Work task: In the copy, keep every line below as it is and leave out the pictures.

--- --- ---

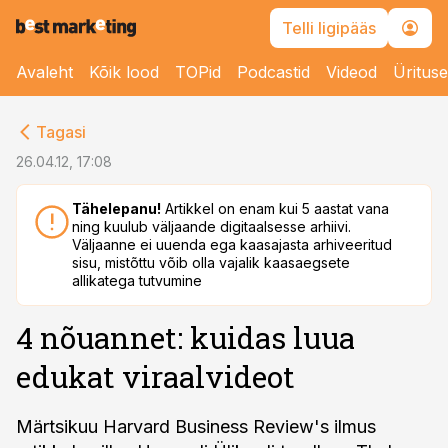
Telli ligipääs
Avaleht
Kõik lood
TOPid
Podcastid
Videod
Üritus
cebook
Tagasi
Twitter)
26.04.12, 17:08
kedIn
Tähelepanu!
Artikkel on enam kui 5 aastat vana
ning kuulub väljaande digitaalsesse arhiivi.
ail
Väljaanne ei uuenda ega kaasajasta arhiveeritud
sisu, mistõttu võib olla vajalik kaasaegsete
k
allikatega tutvumine
4 nõuannet: kuidas luua
edukat viraalvideot
Märtsikuu Harvard Business Review's ilmus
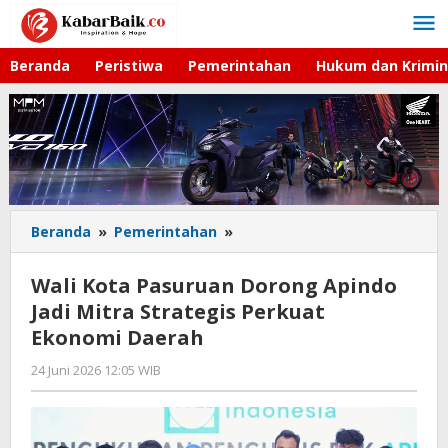
Lewati
ke
konten
Beranda
Peristiwa
Pemerintahan
Hukum dan Krimin
Beranda
»
Pemerintahan
»
Wali
Kota
Pasuruan
Wali Kota Pasuruan Dorong Apindo
Dorong
Jadi Mitra Strategis Perkuat
Apindo
Ekonomi Daerah
Jadi
Mitra
24 Juni 2026 12:05 WIB
oleh
Strategis
Gagah
Perkuat
Saputra
Ekonomi
Daerah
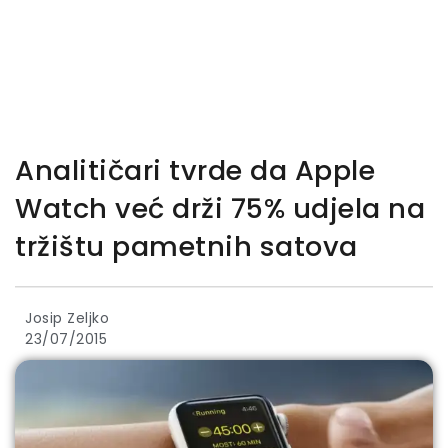
Analitičari tvrde da Apple
Watch već drži 75% udjela na
tržištu pametnih satova
Josip Zeljko
23/07/2015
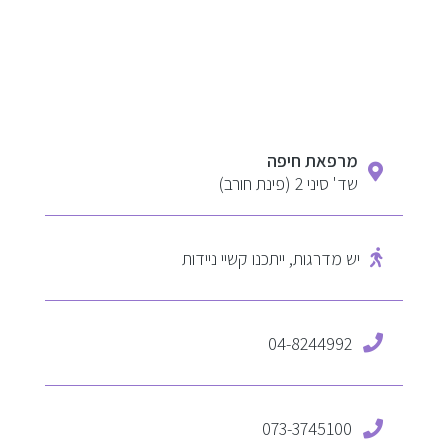
מרפאת חיפה
שד' סיני 2 (פינת חורב)
יש מדרגות, ייתכנו קשיי ניידות
04-8244992
073-3745100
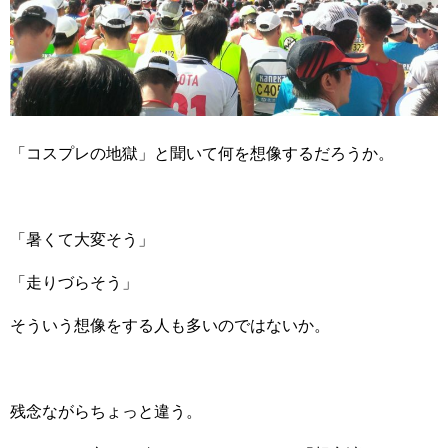
o
k
「コスプレの地獄」と聞いて何を想像するだろうか。
「暑くて大変そう」
「走りづらそう」
そういう想像をする人も多いのではないか。
残念ながらちょっと違う。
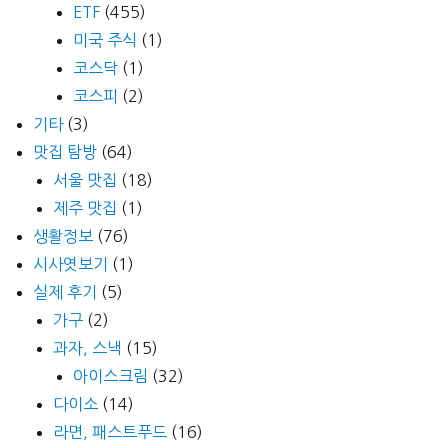
ETF
(455)
미국 주식
(1)
코스닥
(1)
코스피
(2)
기타
(3)
맛집 탐방
(64)
서울 맛집
(18)
제주 맛집
(1)
생활정보
(76)
시사엿보기
(1)
실제 후기
(5)
가구
(2)
과자, 스낵
(15)
아이스크림
(32)
다이소
(14)
라면, 패스트푸드
(16)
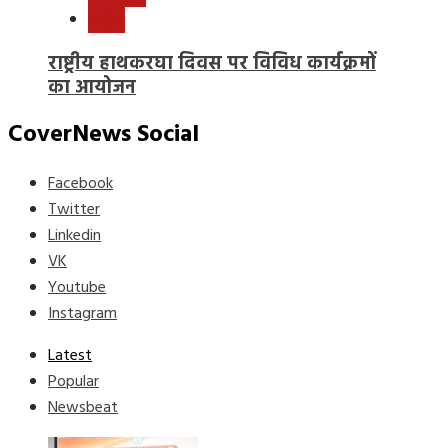
राष्ट्रीय
राष्ट्रीय हाथकरघा दिवस पर विविध कार्यक्रमों
का आयोजन
CoverNews Social
Facebook
Twitter
Linkedin
VK
Youtube
Instagram
Latest
Popular
Newsbeat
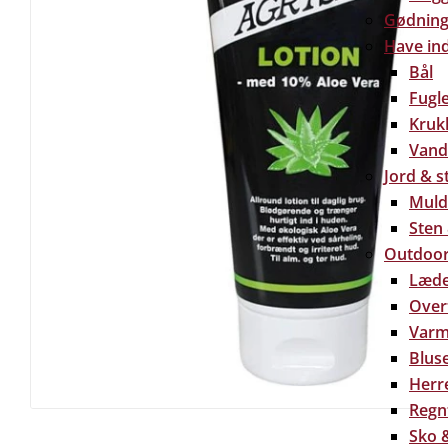
Gødning 
Have in
Bål
Fugl
Kruk
Vand
Jord & s
Muld
Sten
Outdoor
Læde
Over
Varm
Bluse
Herre
Regn
Sko &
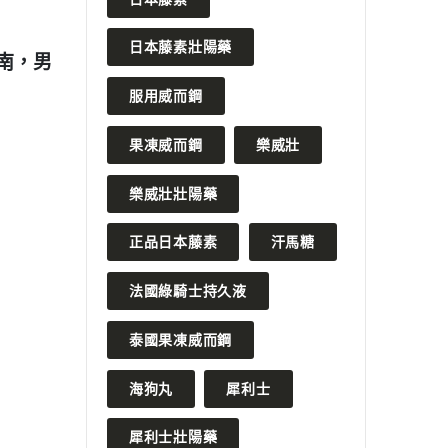
 月 14 日
2024 年 3 月 20 日
日本藤素壯陽藥
偉哥的神奇功效揭秘
奇力片壯陽藥是否真的擁有
草本壯陽第一品牌的實力？
服用威而鋼
READ MORE
果凍威而鋼
樂威壯
樂威壯壯陽藥
正品日本藤素
汗馬糖
法國綠騎士持久液
泰國果凍威而鋼
海狗丸
犀利士
犀利士壯陽藥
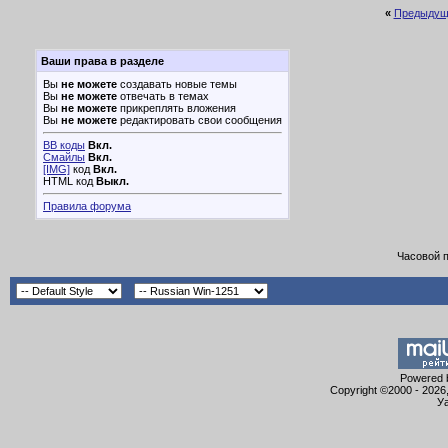
«
Предыдущ
Ваши права в разделе
Вы
не можете
создавать новые темы
Вы
не можете
отвечать в темах
Вы
не можете
прикреплять вложения
Вы
не можете
редактировать свои сообщения
BB коды
Вкл.
Смайлы
Вкл.
[IMG]
код
Вкл.
HTML код
Выкл.
Правила форума
Часовой 
Powered b
Copyright ©2000 - 2026,
Уа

--- --- ---

Solution to the exercise:
Telli ligipääs
Avaleht
Kõik lood
TOPid
Podcastid
Videod
Üritus
cebook
Tagasi
Twitter)
26.04.12, 17:08
kedIn
Tähelepanu!
Artikkel on enam kui 5 aastat vana
ning kuulub väljaande digitaalsesse arhiivi.
ail
Väljaanne ei uuenda ega kaasajasta arhiveeritud
sisu, mistõttu võib olla vajalik kaasaegsete
k
allikatega tutvumine
4 nõuannet: kuidas luua
edukat viraalvideot
Märtsikuu Harvard Business Review's ilmus
Lewati
ke
konten
Beranda
Peristiwa
Pemerintahan
Hukum dan Krimin
Beranda
»
Pemerintahan
»
Wali
Kota
Pasuruan
Wali Kota Pasuruan Dorong Apindo
Dorong
Jadi Mitra Strategis Perkuat
Apindo
Ekonomi Daerah
Jadi
Mitra
24 Juni 2026 12:05 WIB
oleh
Strategis
Gagah
Perkuat
Saputra
Ekonomi
Daerah
Analitičari tvrde da Apple
Watch već drži 75% udjela na
tržištu pametnih satova
Josip Zeljko
23/07/2015
מרפאת חיפה
שד' סיני 2 (פינת חורב)
יש מדרגות, ייתכנו קשיי ניידות
04-8244992
073-3745100
o
k
「コスプレの地獄」と聞いて何を想像するだろうか。
「暑くて大変そう」
「走りづらそう」
そういう想像をする人も多いのではないか。
残念ながらちょっと違う。
ETF
(455)
미국 주식
(1)
코스닥
(1)
코스피
(2)
기타
(3)
맛집 탐방
(64)
서울 맛집
(18)
제주 맛집
(1)
생활정보
(76)
시사엿보기
(1)
실제 후기
(5)
가구
(2)
과자, 스낵
(15)
아이스크림
(32)
다이소
(14)
라면, 패스트푸드
(16)
राष्ट्रीय
राष्ट्रीय हाथकरघा दिवस पर विविध कार्यक्रमों
का आयोजन
CoverNews Social
Facebook
Twitter
Linkedin
VK
Youtube
Instagram
Latest
Popular
Newsbeat
Gødning 
Have in
Bål
Fugl
Kruk
Vand
Jord & s
Muld
Sten
Outdoor
Læde
Over
Varm
Bluse
Herre
Regn
Sko &
 月 14 日
2024 年 3 月 20 日
日本藤素壯陽藥
偉哥的神奇功效揭秘
奇力片壯陽藥是否真的擁有
草本壯陽第一品牌的實力？
服用威而鋼
READ MORE
果凍威而鋼
樂威壯
樂威壯壯陽藥
正品日本藤素
汗馬糖
法國綠騎士持久液
泰國果凍威而鋼
海狗丸
犀利士
犀利士壯陽藥
«
Предыдущ
Ваши права в разделе
Вы
не можете
создавать новые темы
Вы
не можете
отвечать в темах
Вы
не можете
прикреплять вложения
Вы
не можете
редактировать свои сообщения
BB коды
Вкл.
Смайлы
Вкл.
[IMG]
код
Вкл.
HTML код
Выкл.
Правила форума
Часовой 
Powered b
Copyright ©2000 - 2026,
Уа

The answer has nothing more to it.